:: Data records ::
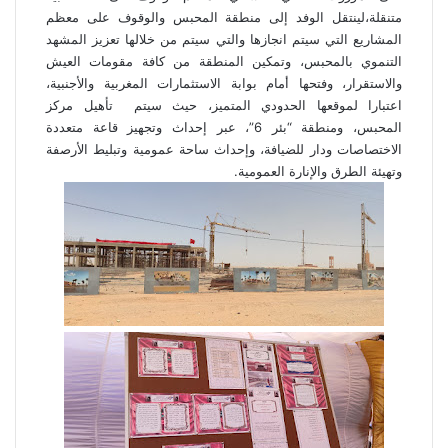
متنقلة،لينتقل الوفد إلى منطقة المحبس والوقوف على معظم
المشاريع التي سيتم انجازها والتي سيتم من خلالها تعزيز المشهد
التنموي بالمحبس، وتمكين المنطقة من كافة مقومات العيش
والاستقرار، وفتحها أمام بوابة الاستثمارات المغربية والأجنبية،
اعتبارا لموقعها الحدودي المتميز، حيث سيتم تأهيل مركز
المحبس، ومنطقة “بئر 6”، عبر إحداث وتجهيز قاعة متعددة
الاختصاصات ودار للضيافة، وإحداث ساحة عمومية وتبليط الأرصفة
وتهيئة الطرق والإنارة العمومية.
:::
What the task asks: Give the lines of the records above as a Markdown table with the columns Row and Text, numbering each line and skipping any blank ones. Leave the pictures out.

Solved exercise:
| Row | Text |
|---|---|
| 1 | متنقلة،لينتقل الوفد إلى منطقة المحبس والوقوف على معظم |
| 2 | المشاريع التي سيتم انجازها والتي سيتم من خلالها تعزيز المشهد |
| 3 | التنموي بالمحبس، وتمكين المنطقة من كافة مقومات العيش |
| 4 | والاستقرار، وفتحها أمام بوابة الاستثمارات المغربية والأجنبية، |
| 5 | اعتبارا لموقعها الحدودي المتميز، حيث سيتم تأهيل مركز |
| 6 | المحبس، ومنطقة “بئر 6”، عبر إحداث وتجهيز قاعة متعددة |
| 7 | الاختصاصات ودار للضيافة، وإحداث ساحة عمومية وتبليط الأرصفة |
| 8 | وتهيئة الطرق والإنارة العمومية. |